**Task statement:** Though the entries hold pictures, only their text should be duplicated, exactly and in full.

Items from a data source:
◆ ◆ ◆
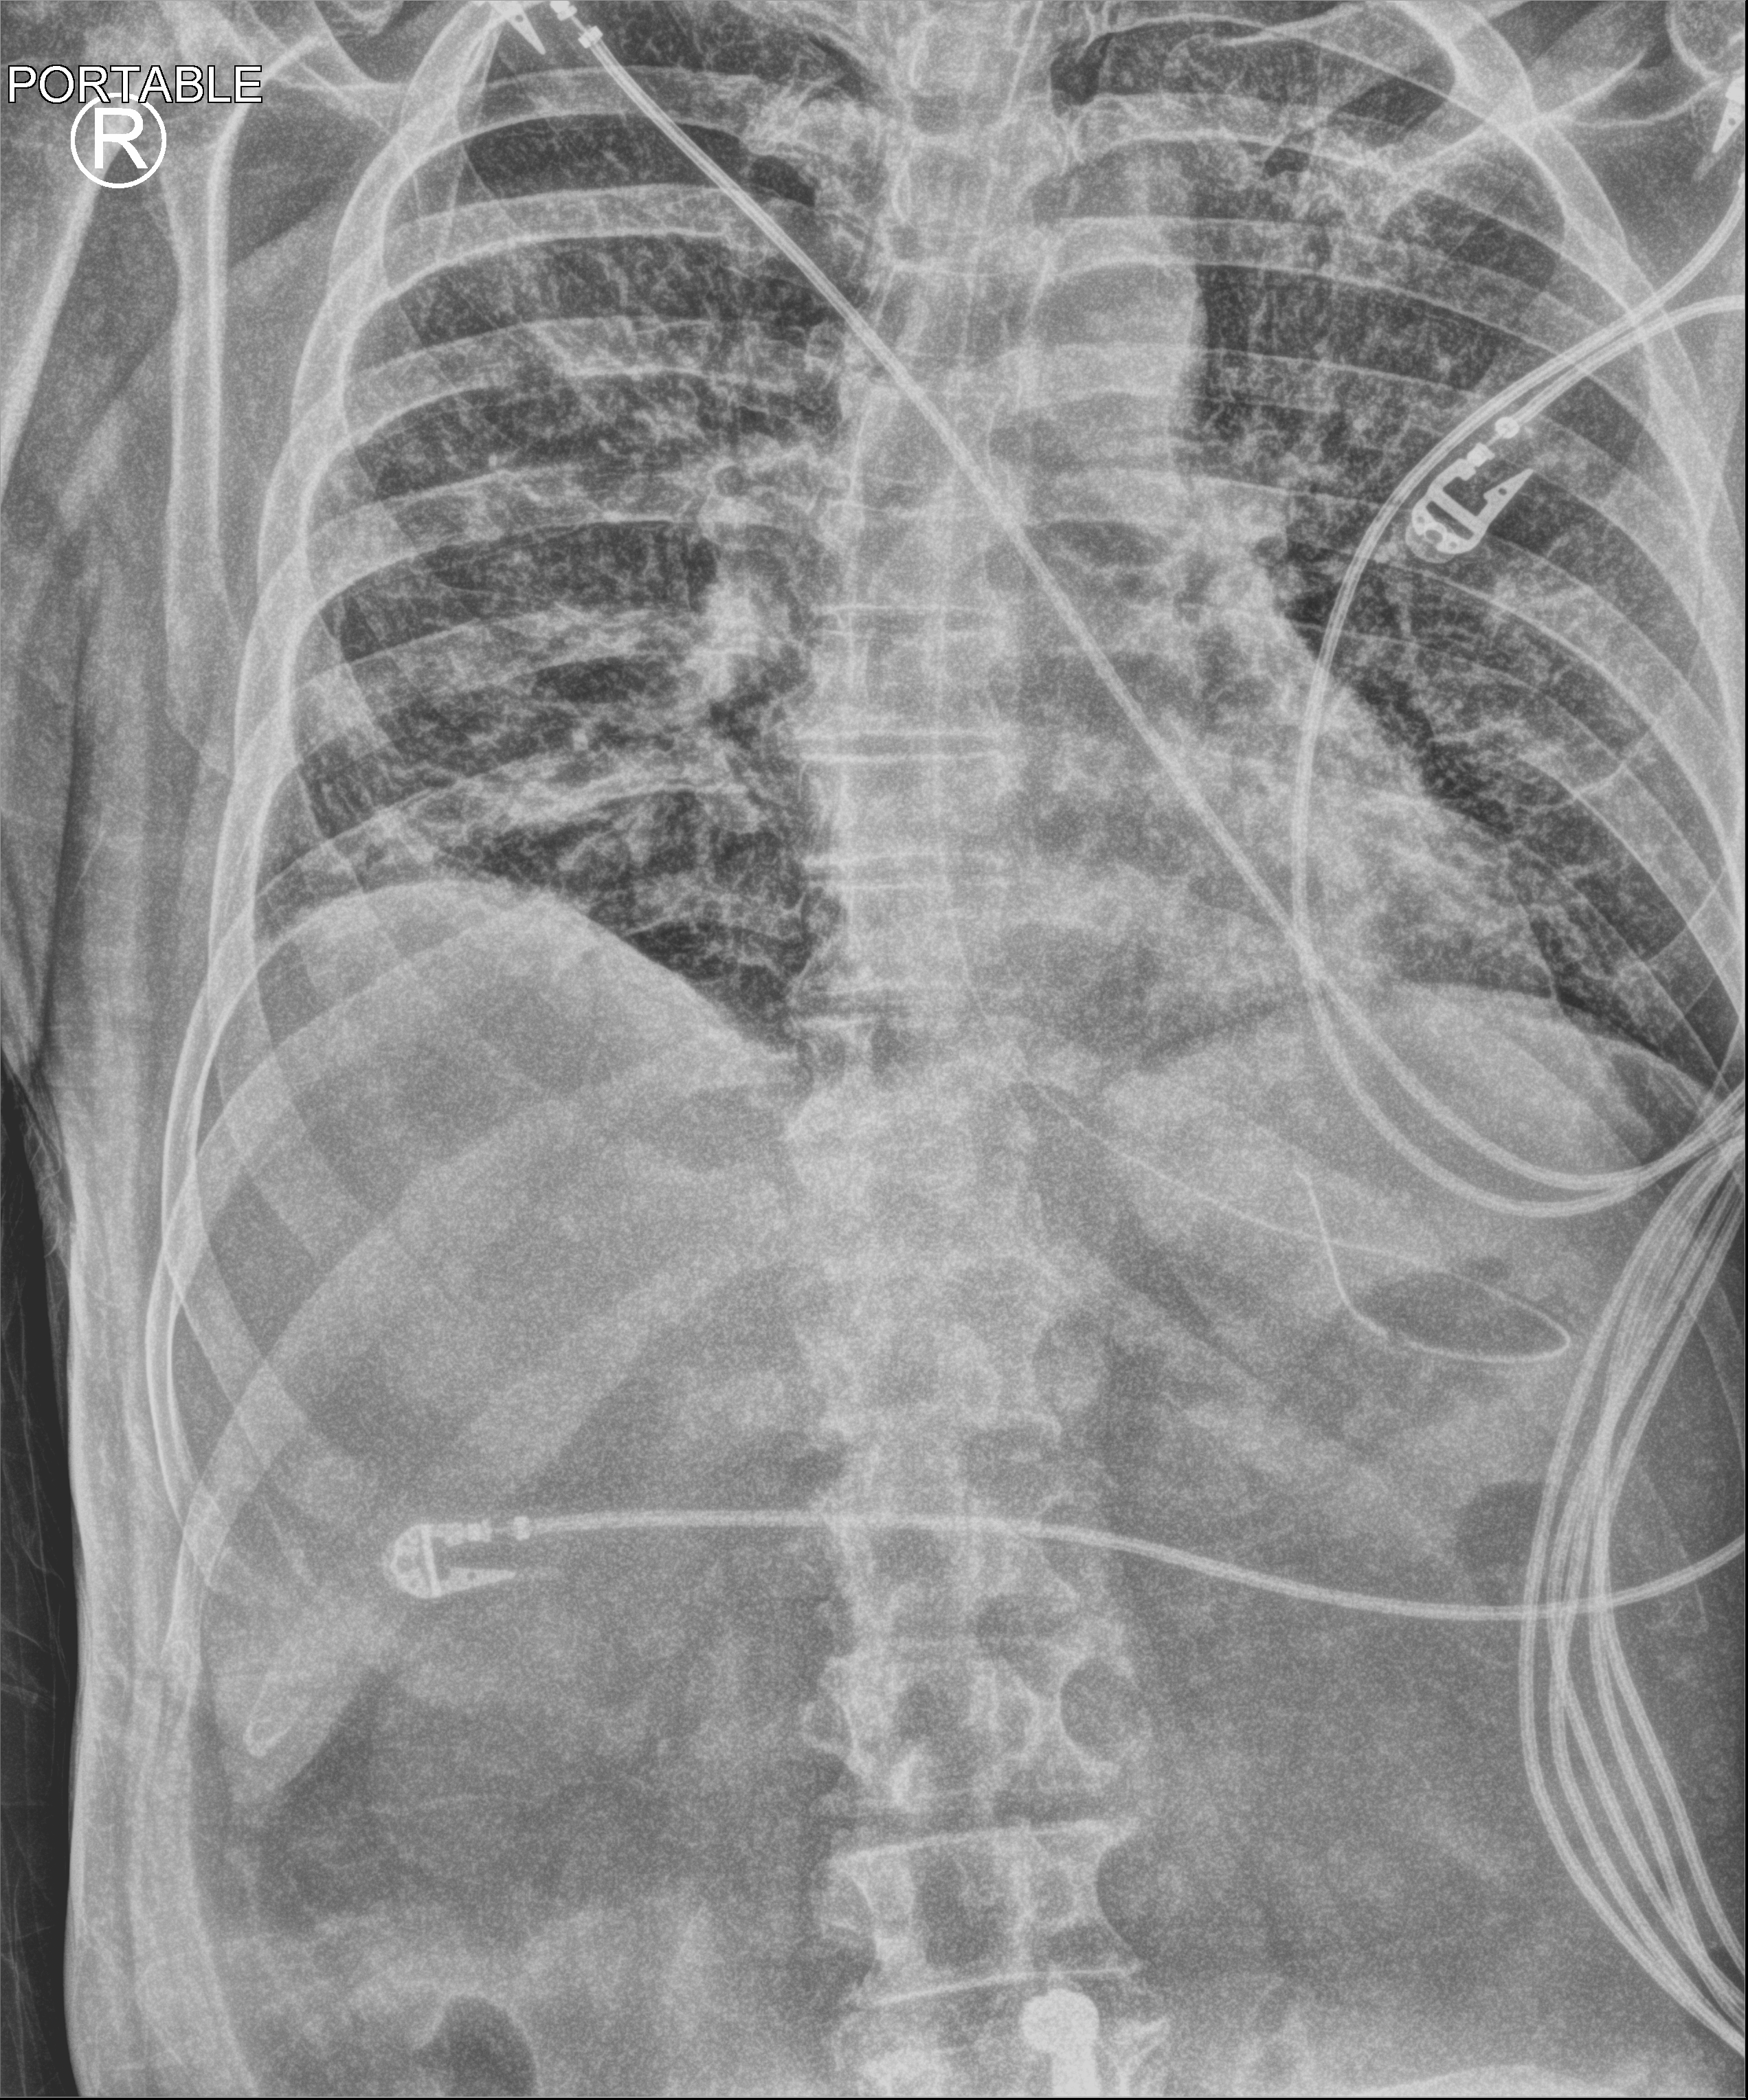
Chest X-ray (portable), anteroposterior (AP) projection. Patient hospitalised with COVID-19; male, aged 60–74 years.
Admission-level facts for this patient (not findings on this image; timing relative to this image not recorded): admitted to intensive care during this hospital stay: yes; mechanically ventilated during this hospital stay: yes.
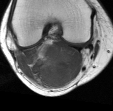
MRI of an extremity soft-tissue mass, one axial slice; MR volume resampled by the dataset authors to the PET/CT grid (not the native acquisition matrix); 3.27 mm slice thickness; 113 × 111 image matrix, field of view 110 × 108 mm. Female patient. From the clinical record (not read from this slice): histological type: liposarcoma; site of the primary tumour: right thigh.
Outlined on this slice (expert contour drawn on MRI and transferred to this co-registered scan by the dataset authors):
- gross tumour volume (mass): bounding box [x1, y1, x2, y2] px = [28, 42, 77, 88]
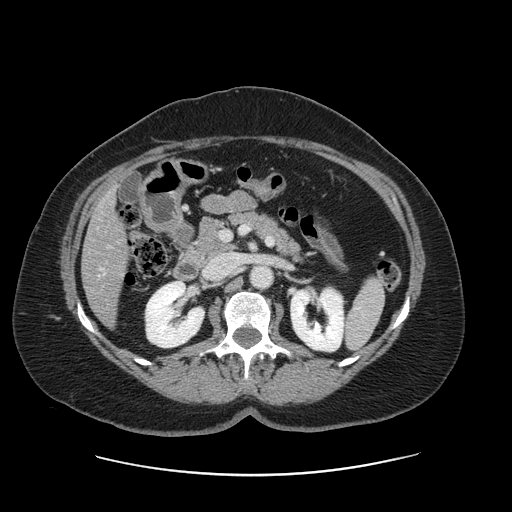
Contrast-enhanced abdominal CT, one axial slice. Position 62 of 161 along the scan axis. 120 kVp. Intravenous contrast given. Soft-tissue window (W 400 / L 40 HU). 2.5 mm slice thickness. 512 × 512 image matrix, field of view 398 × 398 mm. Case-level facts recorded for this patient, not image findings: patient: male, age 66 years at operation; diagnosis: colorectal cancer liver metastases, imaged before liver resection; multiple liver metastases: no; largest metastasis: 2.5 cm; disease in both lobes: no.
Outlined on this slice (manually delineated by an expert):
- liver: box from (x=83, y=191) to (x=128, y=324) px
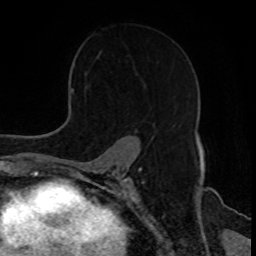
Breast MRI, one axial slice; slice 56 of 80 in the series (ordered by position); cropped to one breast; dynamic contrast-enhanced series, time point 2 of 8 at this slice position (early post-contrast); 1.5 T; TE 4.2 ms, TR 7 ms; 2 mm slice thickness; 256 × 256 image matrix, field of view 170 × 170 mm. Female patient.
Structures marked on this image (semi-automatically segmented with operator editing):
- enhancing-tissue mask used for the functional tumour volume (all voxels passing the contrast-enhancement thresholds inside the analysis volume; usually the tumour): box from (x=134, y=129) to (x=137, y=132) px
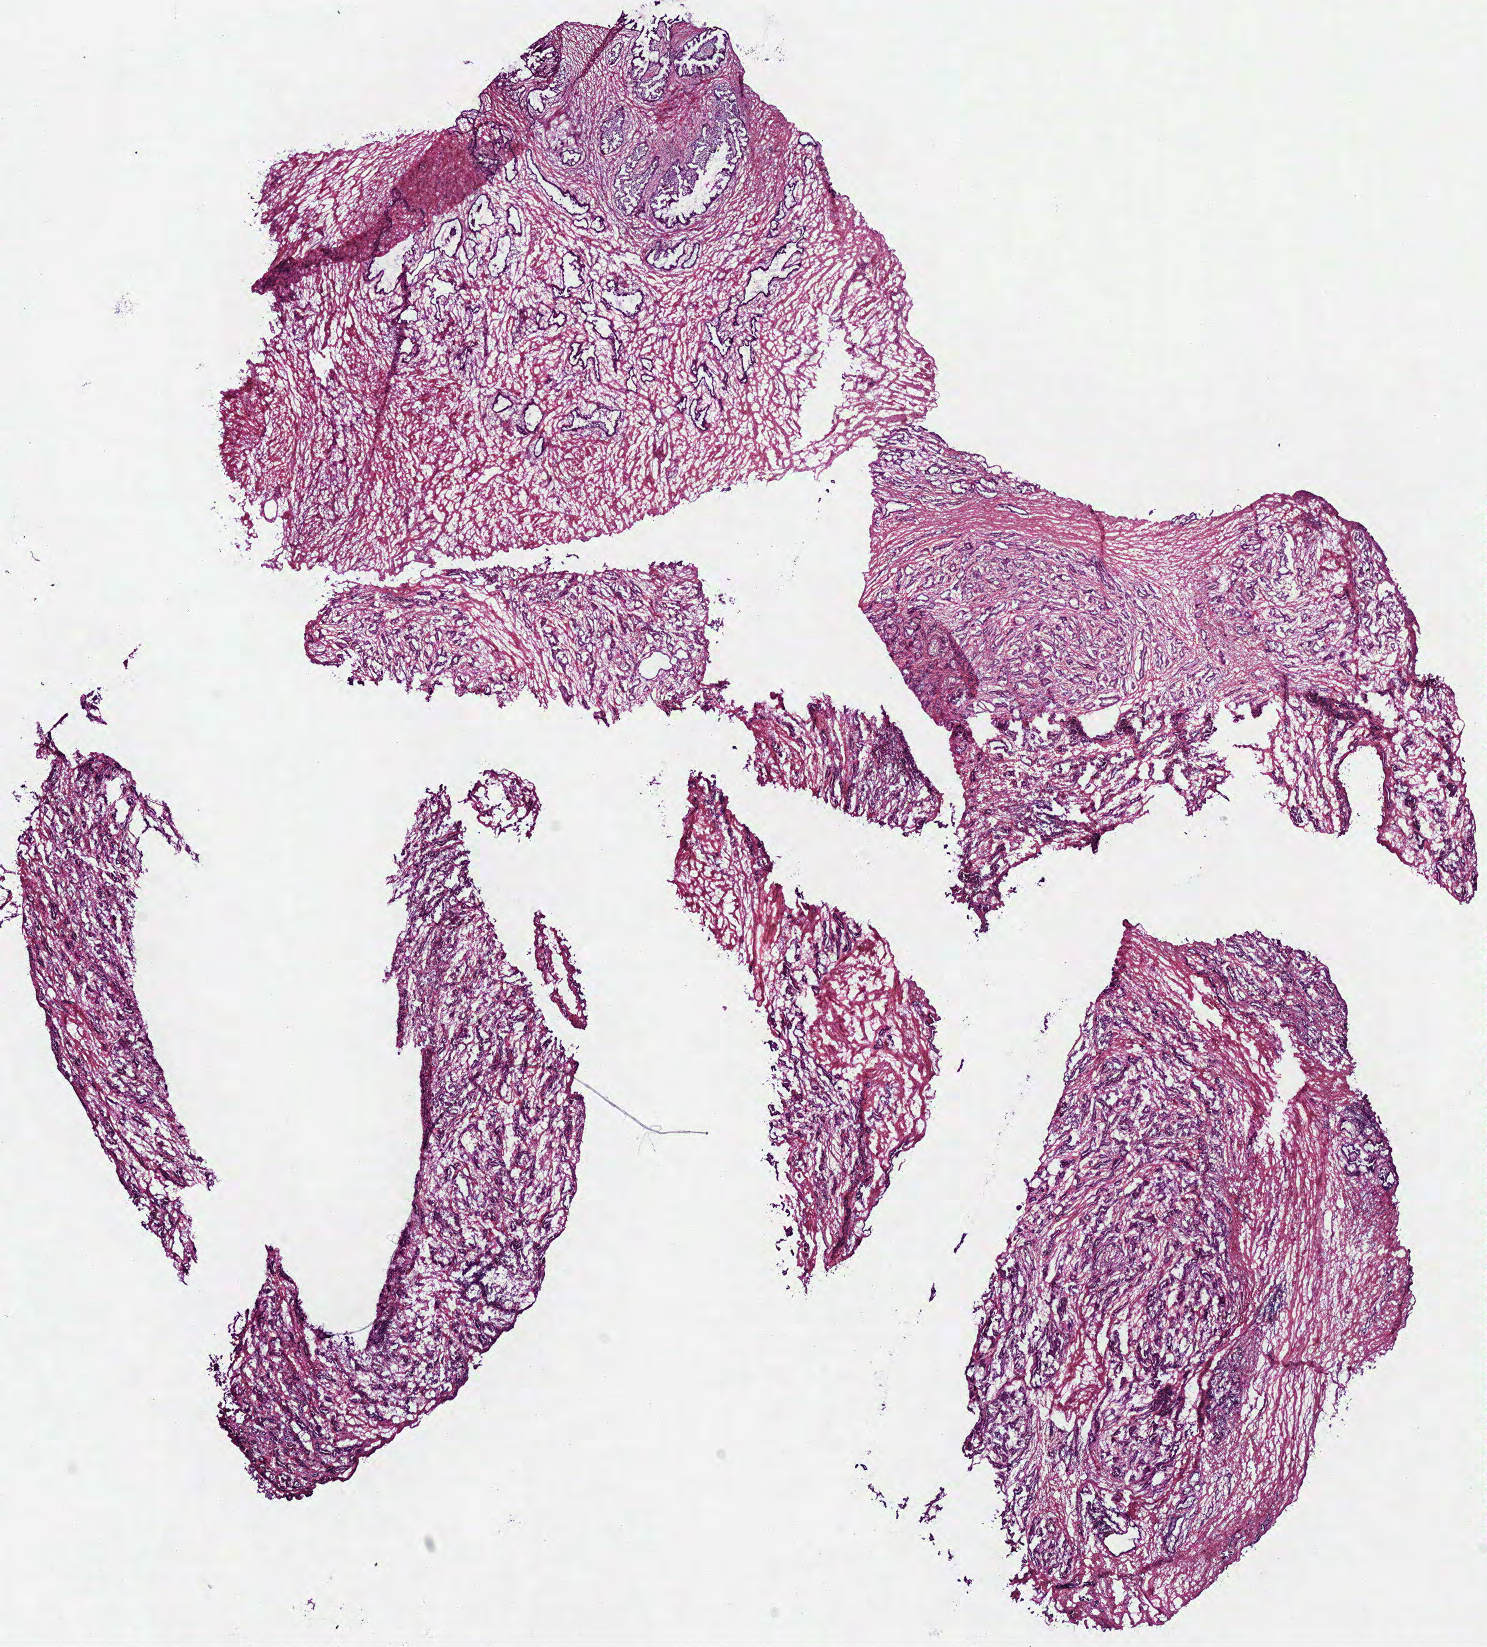
Digitized Hematoxylin and eosin (H&E) stained tissue section (whole slide) — a low-resolution overview of the entire scanned area, about 11.7 x 13.0 mm (from a 40x scan), frozen section from the bottom of the tissue portion, sample: primary tumour, prostate. Patient: male, age at initial diagnosis 58 years.
Diagnosis: Acinar cell carcinoma (prostate gland).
◆ ◆ ◆
**The answer:**
Chest X-ray (portable), anteroposterior (AP) projection. Patient hospitalised with COVID-19; male, aged 60–74 years.
Admission-level facts for this patient (not findings on this image; timing relative to this image not recorded): admitted to intensive care during this hospital stay: yes; mechanically ventilated during this hospital stay: yes.
MRI of an extremity soft-tissue mass, one axial slice; MR volume resampled by the dataset authors to the PET/CT grid (not the native acquisition matrix); 3.27 mm slice thickness; 113 × 111 image matrix, field of view 110 × 108 mm. Female patient. From the clinical record (not read from this slice): histological type: liposarcoma; site of the primary tumour: right thigh.
Outlined on this slice (expert contour drawn on MRI and transferred to this co-registered scan by the dataset authors):
- gross tumour volume (mass): bounding box [x1, y1, x2, y2] px = [28, 42, 77, 88]
Contrast-enhanced abdominal CT, one axial slice. Position 62 of 161 along the scan axis. 120 kVp. Intravenous contrast given. Soft-tissue window (W 400 / L 40 HU). 2.5 mm slice thickness. 512 × 512 image matrix, field of view 398 × 398 mm. Case-level facts recorded for this patient, not image findings: patient: male, age 66 years at operation; diagnosis: colorectal cancer liver metastases, imaged before liver resection; multiple liver metastases: no; largest metastasis: 2.5 cm; disease in both lobes: no.
Outlined on this slice (manually delineated by an expert):
- liver: box from (x=83, y=191) to (x=128, y=324) px
Breast MRI, one axial slice; slice 56 of 80 in the series (ordered by position); cropped to one breast; dynamic contrast-enhanced series, time point 2 of 8 at this slice position (early post-contrast); 1.5 T; TE 4.2 ms, TR 7 ms; 2 mm slice thickness; 256 × 256 image matrix, field of view 170 × 170 mm. Female patient.
Structures marked on this image (semi-automatically segmented with operator editing):
- enhancing-tissue mask used for the functional tumour volume (all voxels passing the contrast-enhancement thresholds inside the analysis volume; usually the tumour): box from (x=134, y=129) to (x=137, y=132) px
Digitized Hematoxylin and eosin (H&E) stained tissue section (whole slide) — a low-resolution overview of the entire scanned area, about 11.7 x 13.0 mm (from a 40x scan), frozen section from the bottom of the tissue portion, sample: primary tumour, prostate. Patient: male, age at initial diagnosis 58 years.
Diagnosis: Acinar cell carcinoma (prostate gland).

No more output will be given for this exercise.